Havia também nele não uma ganância, mas uma ambição de coisas importantes. Sentindo que haveria mares a serem desbravados e já com o sentimento de ação por coletivos no imaginário, frutos dos eventos em associações, sindicatos, confrarias e afins, decide se candidatar a vereador. Bom mandato: não desagradou ninguém, fez por onde nas cercanias que lhe competiam – obras, churrascos, eventos; conseguiu poupar o suficiente pra renovar para um eventual segundo mandato, mas certo cacique partidário local viu em João um potencial para subir direto pra outras divisões. Deputado federal lhe soou demais num primeiro momento, mas novos amigos lhe surgiram, pegaram na mão e o levaram a novos voos.

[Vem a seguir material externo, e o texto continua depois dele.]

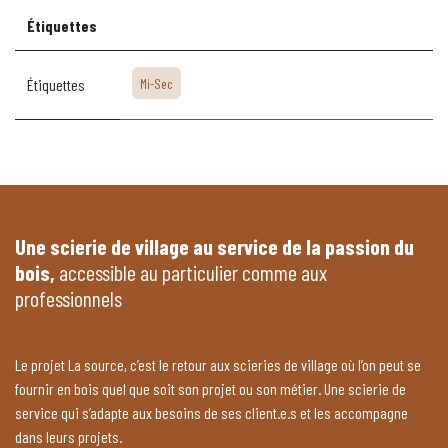
Étiquettes
Étiquettes
Mi-Sec
Une scierie de village au service de la passion du
bois,
accessible au particulier comme aux
professionnels
Le projet La source, c’est le retour aux scieries de village où l’on peut se
fournir en bois quel que soit son projet ou son métier. Une scierie de
service qui s’adapte aux besoins de ses client.e.s et les accompagne
dans leurs projets.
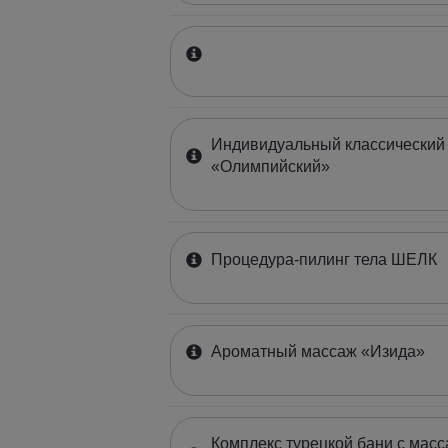
Индивидуальный классический
«Олимпийский»
Процедура-пилинг тела ШЕЛК
Ароматный массаж «Изида»
Комплекс турецкой бани с масс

Dentro de menos de cinco anos, passara de legislador municipal a legislador nacional. Jamais fizera um projeto de lei – e não dá para condená-lo de todo que não o fizesse. Participava das discussões orçamentárias apenas contando com a habilidade de não se comprometer negativamente entre os pares. Calava prudentemente na hora que tivesse de calar – ainda que seus olhos e ouvidos se escandalizassem com o que testemunhava por detrás das coxias. Seu pouco conhecimento de administração pública e o ímpeto legislativo quase nulo pelo menos não o fizeram atrapalhar a vida do cidadão com proatividades puramente biográficas, o que significa de certa forma um pequeno triunfo para a sociedade.

Em Brasília o jogo era diferente. O carro que transportava João no dia a dia não era mais um sedã médio quase popular, era um de luxo – e blindado. Tinha segurança particular, plano de saúde e telefonia celular ilimitados. Sua alimentação era exemplar, pensada e comprada do bom e do melhor. Auxílio moradia – mesmo morando em residência funcional, verbas variadas, passagens aéreas conforme lhe aprouvesse, enfim. Definitivamente subira algumas escadas nessa pirâmide. Claro que manter o arranjo que lhe permitiu chegar tão longe tem lá suas zonas cinzas, mas não vamos entrar no mérito pra não vulgarizar a imagem do agora nossa Excelência.

Fato é que agora já não era uma pessoa comum. Podia decidir o destino de milhões de brasileiros e de reais, e se algo no país fosse mal das pernas lançava mão de uma infinidade de justificativas e argumentos, da culpa do Executivo a fatores internacionais.

Já de muito tempo não era do povo, aquele conceito que só participa do governo pagando impostos e apertando botões, e era de certa forma até difícil explicar de forma racional como alguém enxerga o serviço legislativo como carreira e não como sacerdócio. E se era representante de fato do povo não dava para afirmar, mas com certeza era um legítimo representante de uma nação onde quem serve era para estar sendo servido.